I think that your best bet instead of creating these links in Markdown is to use a ref or relref shortcode.
Also note that :
hrefTargetBlank
default: false
Blackfriday flag: HTML_HREF_TARGET_BLANK
Purpose: true opens external linksabsolute links in a new window or tab. While the target="_blank" attribute is typically used for external links, Blackfriday does that for all absolute links (ref). One needs to make note of this if they use absolute links throughout, for internal links too (for example, by setting canonifyURLs to true or via absURL ).
Thanks again for your help. As you say, it looks like I need to read up on organisation and work out how to work with these basic features. It is very annoying to me that I can’t just refer to my baseURL with /. So many workings of these things seem ad hoc to me (or to be missing obvious features).
Whenever I change one thing, it always seems to break another.

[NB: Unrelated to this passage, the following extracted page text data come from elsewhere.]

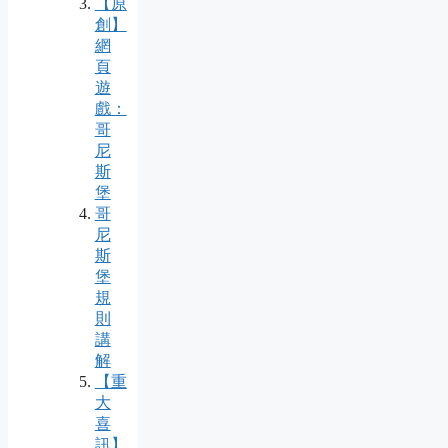
【原
創】
網
頁
遊
戲：
哥
尼
斯
堡
哥
尼
斯
堡
規
則
講
解
【重
大
喜
訊】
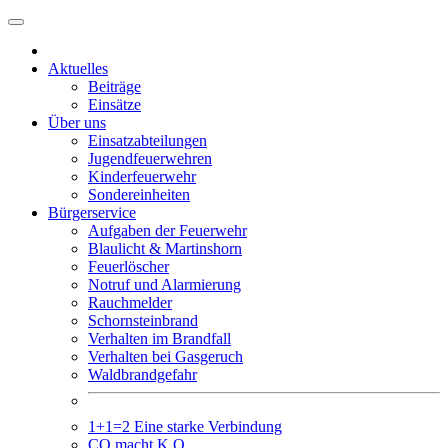
Weiter
zum
Inhalt
Aktuelles
Beiträge
Einsätze
Über uns
Einsatzabteilungen
Jugendfeuerwehren
Kinderfeuerwehr
Sondereinheiten
Bürgerservice
Aufgaben der Feuerwehr
Blaulicht & Martinshorn
Feuerlöscher
Notruf und Alarmierung
Rauchmelder
Schornsteinbrand
Verhalten im Brandfall
Verhalten bei Gasgeruch
Waldbrandgefahr
1+1=2 Eine starke Verbindung
CO macht K.O.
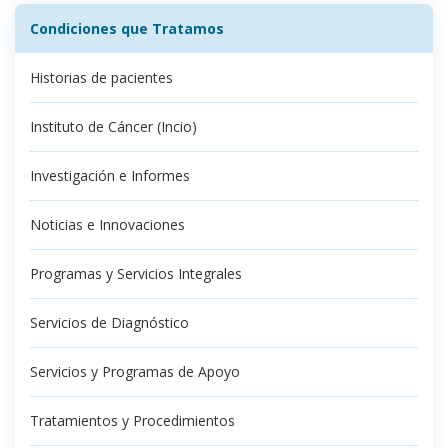
Condiciones que Tratamos
Historias de pacientes
Instituto de Cáncer (Incio)
Investigación e Informes
Noticias e Innovaciones
Programas y Servicios Integrales
Servicios de Diagnóstico
Servicios y Programas de Apoyo
Tratamientos y Procedimientos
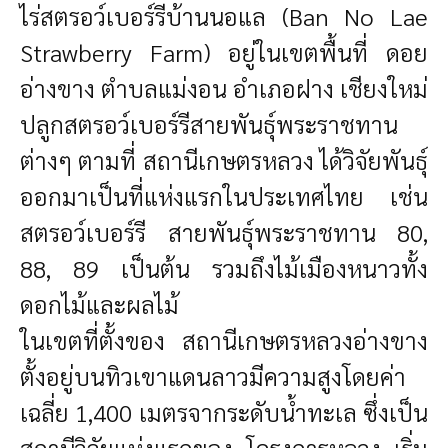
ไร่สตรอว์เบอร์รีบ้านนอแล (Ban No Lae
Strawberry Farm) อยู่ในเขตพื้นที่ ดอย
อ่างขาง
ตำบลแม่งอน
อำเภอ
ฝาง
เชียงใหม่
ปลูกสตรอว์เบอร์รีสายพันธุ์พระราชทาน
ต่างๆ ตามที่ สถานีเกษตรหลวง ได้วิจัยพันธุ์
ออกมาเป็นที่แห่งแรกในประเทศไทย เช่น
สตรอว์เบอร์รี สายพันธุ์พระราชทาน 80,
88, 89 เป็นต้น รวมถึงไม้เมืองหนาวทั้ง
ดอกไม้และผลไม้
ในเขตที่ตั้งของ สถานีเกษตรหลวงอ่างขาง
ตั้งอยู่บนทิวเขาแดนลาวมีความสูงโดยค่า
เฉลี่ย 1,400 เมตรจากระดับน้ำทะเล
ซึ่งเป็น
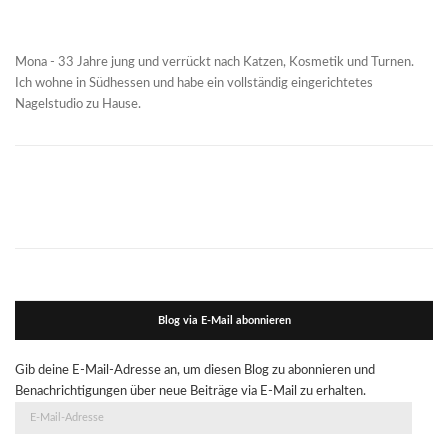
Mona - 33 Jahre jung und verrückt nach Katzen, Kosmetik und Turnen.
Ich wohne in Südhessen und habe ein vollständig eingerichtetes
Nagelstudio zu Hause.
Blog via E-Mail abonnieren
Gib deine E-Mail-Adresse an, um diesen Blog zu abonnieren und
Benachrichtigungen über neue Beiträge via E-Mail zu erhalten.
E-
Mail-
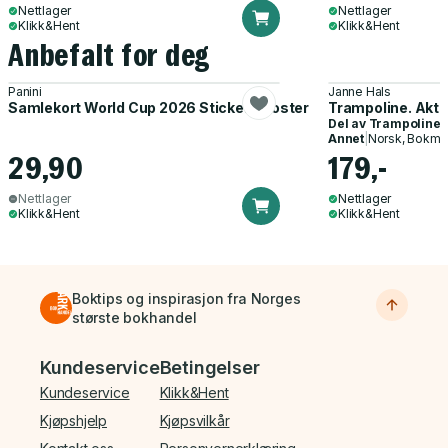
Nettlager
Nettlager
Klikk&Hent
Klikk&Hent
Anbefalt for deg
Panini
Janne Hals
Samlekort World Cup 2026 Sticker Booster
Trampoline. Akti
Del av
Trampoline
Annet
|
Norsk, Bokmå
29,90
179,-
Nettlager
Nettlager
Klikk&Hent
Klikk&Hent
Boktips og inspirasjon fra Norges
største bokhandel
Bunnmeny
Kundeservice
Betingelser
Kundeservice
Klikk&Hent
Kjøpshjelp
Kjøpsvilkår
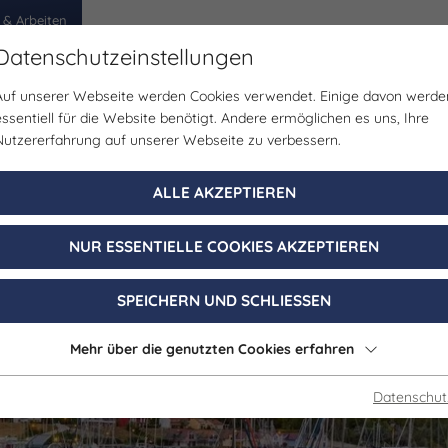
 & Arbeiten
Datenschutzeinstellungen
Auf unserer Webseite werden Cookies verwendet. Einige davon werde
egion
Erlebnisse
Veranstaltungen
Planen
essentiell für die Website benötigt. Andere ermöglichen es uns, Ihre
Nutzererfahrung auf unserer Webseite zu verbessern.
ALLE AKZEPTIEREN
NUR ESSENTIELLE COOKIES AKZEPTIEREN
SPEICHERN UND SCHLIESSEN
Mehr über die genutzten Cookies erfahren
Datenschut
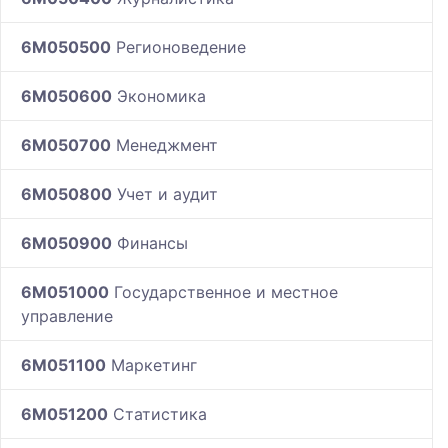
6M050500
Регионоведение
6M050600
Экономика
6M050700
Менеджмент
6M050800
Учет и аудит
6M050900
Финансы
6M051000
Государственное и местное
управление
6M051100
Маркетинг
6M051200
Статистика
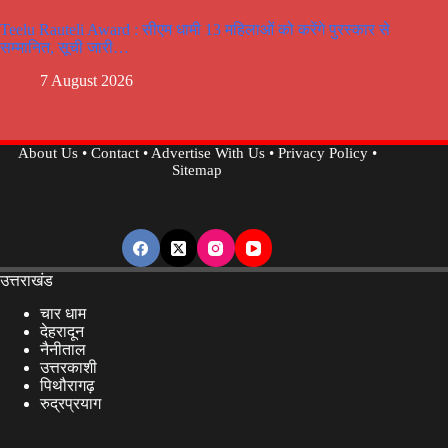
Teelu Rauteli Award : सीएम धामी 13 महिलाओं को करेंगे पुरस्कार से
सम्मानित, सूची जारी…
7 August 2026
About Us
•
Contact
•
Advertise With Us
•
Privacy Policy
•
Sitemap
उत्तराखंड
चार धाम
देहरादून
नैनीताल
उत्तरकाशी
पिथौरागढ़
रुद्रप्रयाग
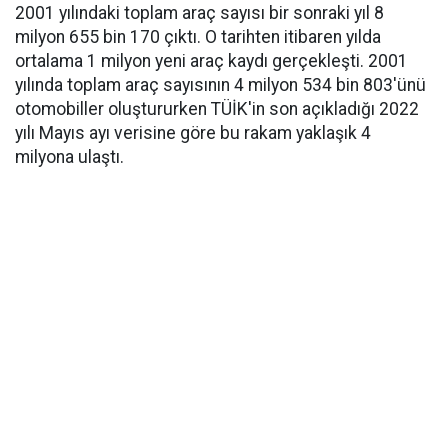
2001 yılındaki toplam araç sayısı bir sonraki yıl 8
milyon 655 bin 170 çıktı. O tarihten itibaren yılda
ortalama 1 milyon yeni araç kaydı gerçekleşti. 2001
yılında toplam araç sayısının 4 milyon 534 bin 803'ünü
otomobiller oluştururken TÜİK'in son açıkladığı 2022
yılı Mayıs ayı verisine göre bu rakam yaklaşık 4
milyona ulaştı.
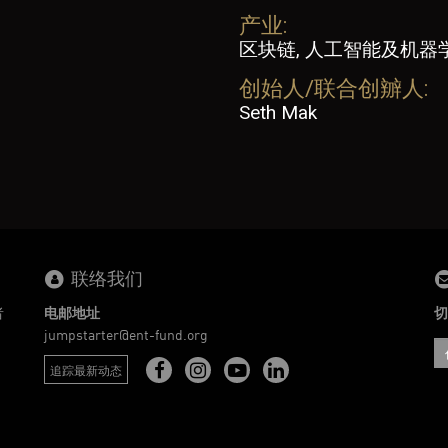
产业:
区块链, 人工智能及机器
创始人/联合创辧人:
Seth Mak
联络我们
者
电邮地址
切
。
jumpstarter@ent-fund.org
追踪最新动态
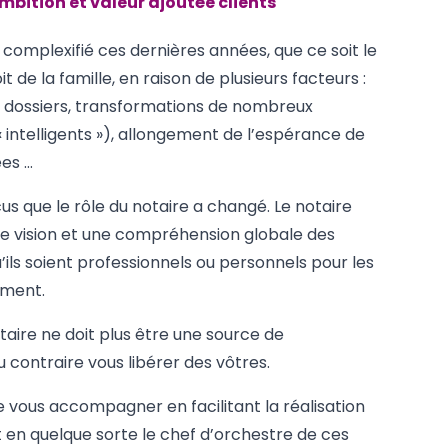
mbition et valeur ajoutée clients
 complexifié ces dernières années, que ce soit le
it de la famille, en raison de plusieurs facteurs :
es dossiers, transformations de nombreux
intelligents »), allongement de l’espérance de
ées …
 que le rôle du notaire a changé. Le notaire
une vision et une compréhension globale des
u’ils soient professionnels ou personnels pour les
ment.
aire ne doit plus être une source de
contraire vous libérer des vôtres.
e vous accompagner en facilitant la réalisation
t en quelque sorte le chef d’orchestre de ces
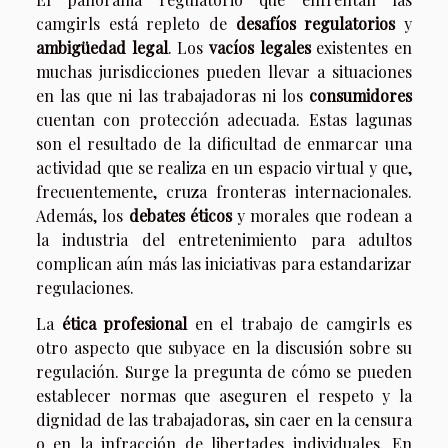
camgirls está repleto de
desafíos regulatorios
y
ambigüedad legal
. Los
vacíos legales
existentes en
muchas jurisdicciones pueden llevar a situaciones
en las que ni las trabajadoras ni los
consumidores
cuentan con protección adecuada. Estas lagunas
son el resultado de la dificultad de enmarcar una
actividad que se realiza en un espacio virtual y que,
frecuentemente, cruza fronteras internacionales.
Además, los
debates éticos
y morales que rodean a
la industria del entretenimiento para adultos
complican aún más las iniciativas para estandarizar
regulaciones.
La
ética profesional
en el trabajo de camgirls es
otro aspecto que subyace en la discusión sobre su
regulación. Surge la pregunta de cómo se pueden
establecer normas que aseguren el respeto y la
dignidad de las trabajadoras, sin caer en la censura
o en la infracción de libertades individuales. En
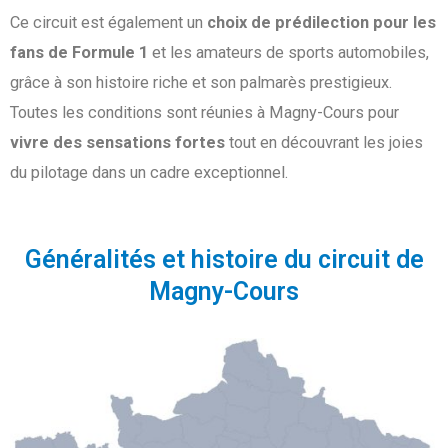
Ce circuit est également un
choix de prédilection pour les
fans de Formule 1
et les amateurs de sports automobiles,
grâce à son histoire riche et son palmarès prestigieux.
Toutes les conditions sont réunies à Magny-Cours pour
vivre des sensations fortes
tout en découvrant les joies
du pilotage dans un cadre exceptionnel.
Généralités et histoire du circuit de
Magny-Cours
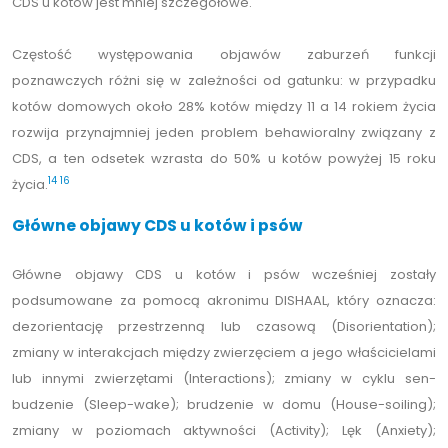
CDS u kotów jest mniej szczegółowe.
Częstość występowania objawów zaburzeń funkcji
poznawczych różni się w zależności od gatunku: w przypadku
kotów domowych około 28% kotów między 11 a 14 rokiem życia
rozwija przynajmniej jeden problem behawioralny związany z
CDS, a ten odsetek wzrasta do 50% u kotów powyżej 15 roku
14
16
życia.
Główne objawy CDS u kotów i psów
Główne objawy CDS u kotów i psów wcześniej zostały
podsumowane za pomocą akronimu DISHAAL, który oznacza:
dezorientację przestrzenną lub czasową (Disorientation);
zmiany w interakcjach między zwierzęciem a jego właścicielami
lub innymi zwierzętami (Interactions); zmiany w cyklu sen-
budzenie (Sleep-wake); brudzenie w domu (House-soiling);
zmiany w poziomach aktywności (Activity); Lęk (Anxiety);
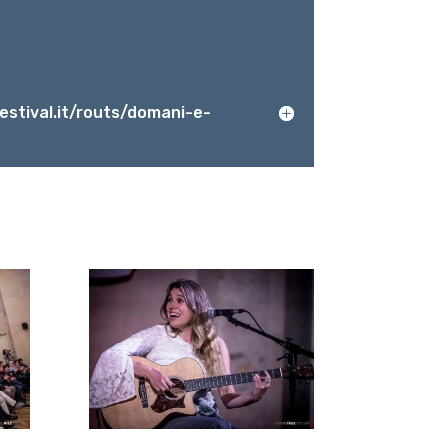
estival.it/routs/domani-e-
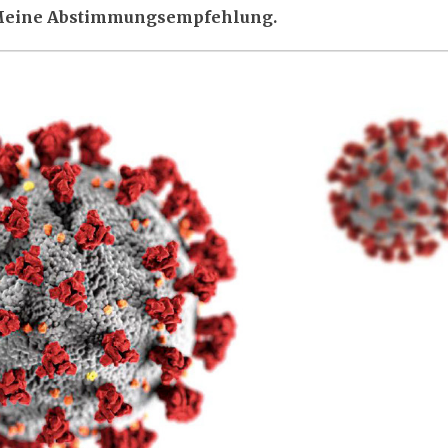
n. Meine Abstimmungsempfehlung.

For example, I have no idea why an internal link like
[link](page/)
would now decide to open a new tab, even with hrefTargetBlank = true (by the way, this seems to be true by default from the config I got from the Academic Theme). When I had relativeURLs = true and used [link](/page/), this didn’t happen.
Thanks. I went into the code of what a relative link is (because BlackFriday shouldn’t open such links in new tabs). For some reason, page/ wouldn’t count, but anything starting with a ./ or ../ would. I presume that ./ just means “current directory”, so the best workaround seems to be to use ./page/.
I don’t know the justification for that. And I don’t know the justification of why there’s no replacement for / when your site isn’t at the root. Maybe I will find out from reading the Page Bundles.